Cuando llegaron adonde estaban los otros discípulos, los encontraron rodeados de una gran multitud. Algunos escribas discutían con ellos.
En cuanto la gente vio a Jesús, se quedó asombrada y corrió a saludarlo.
Jesús les preguntó: «¿Qué es lo que discuten con ellos?»
De entre la multitud, uno le respondió: «Maestro, te he traído a mi hijo. Tiene un espíritu que lo ha dejado mudo.
Cada vez que se posesiona de él, lo sacude; entonces mi hijo echa espuma por la boca, rechina los dientes, y se queda rígido. Les pedí a tus discípulos que expulsaran a ese espíritu, pero no pudieron.»
Jesús dijo: «¡Ay, gente incrédula! ¿Hasta cuándo tendré que estar con ustedes? ¿Hasta cuándo tendré que soportarlos? ¡Tráiganme al muchacho!»
Cuando se lo llevaron, tan pronto como el espíritu vio a Jesús, sacudió al muchacho con violencia, y este cayó al suelo revolcándose y echando espuma por la boca.

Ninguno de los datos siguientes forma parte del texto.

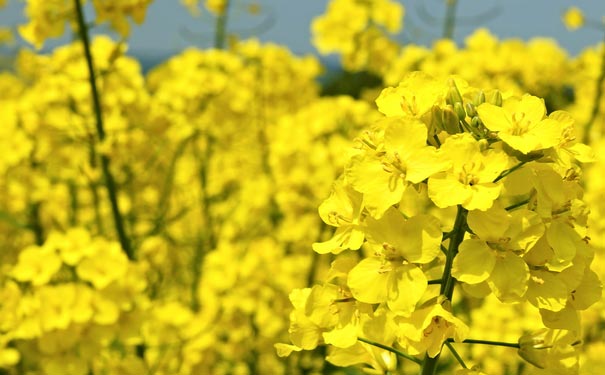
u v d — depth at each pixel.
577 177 0.40
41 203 0.89
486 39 1.01
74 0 0.64
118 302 0.55
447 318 0.39
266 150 1.01
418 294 0.39
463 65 0.98
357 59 1.15
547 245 0.39
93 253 0.56
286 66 1.05
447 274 0.40
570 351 0.40
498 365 0.66
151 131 0.77
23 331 0.53
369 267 0.39
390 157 0.39
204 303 0.73
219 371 0.77
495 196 0.38
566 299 0.39
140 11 0.65
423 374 0.40
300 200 0.77
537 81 0.99
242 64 1.02
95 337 0.55
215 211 0.97
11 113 0.80
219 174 1.01
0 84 1.08
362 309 0.40
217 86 0.90
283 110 1.05
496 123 0.39
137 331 0.56
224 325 0.74
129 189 0.83
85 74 0.75
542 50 1.00
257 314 0.73
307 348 0.41
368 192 0.39
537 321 0.65
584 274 0.40
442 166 0.39
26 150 0.78
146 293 0.75
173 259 0.87
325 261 0.82
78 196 0.91
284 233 0.78
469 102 0.40
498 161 0.39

Jesús le preguntó al padre: «¿Desde cuándo le sucede esto?» Y el padre respondió: «Desde que era niño.
Muchas veces lo arroja al fuego, o al agua, con la intención de matarlo. Si puedes hacer algo, ¡ten compasión de nosotros y ayúdanos!»
Jesús le dijo: «¿Cómo que “si puedes”? Para quien cree, todo es posible.»
Al instante, el padre del muchacho exclamó: «¡Creo! ¡Ayúdame en mi incredulidad!»
Cuando Jesús vio que la multitud se agolpaba, reprendió al espíritu impuro y le dijo: «Espíritu sordo y mudo, ¡yo te ordeno que salgas de este muchacho, y que nunca vuelvas a entrar en él!»
El espíritu salió gritando y sacudiendo con violencia al muchacho, el cual se quedó como muerto. En efecto, muchos decían: «Está muerto.»
Pero Jesús lo tomó de la mano, lo enderezó, y el muchacho se puso de pie.
Cuando Jesús entró en la casa, sus discípulos le preguntaron a solas: «¿Por qué nosotros no pudimos expulsarlo?»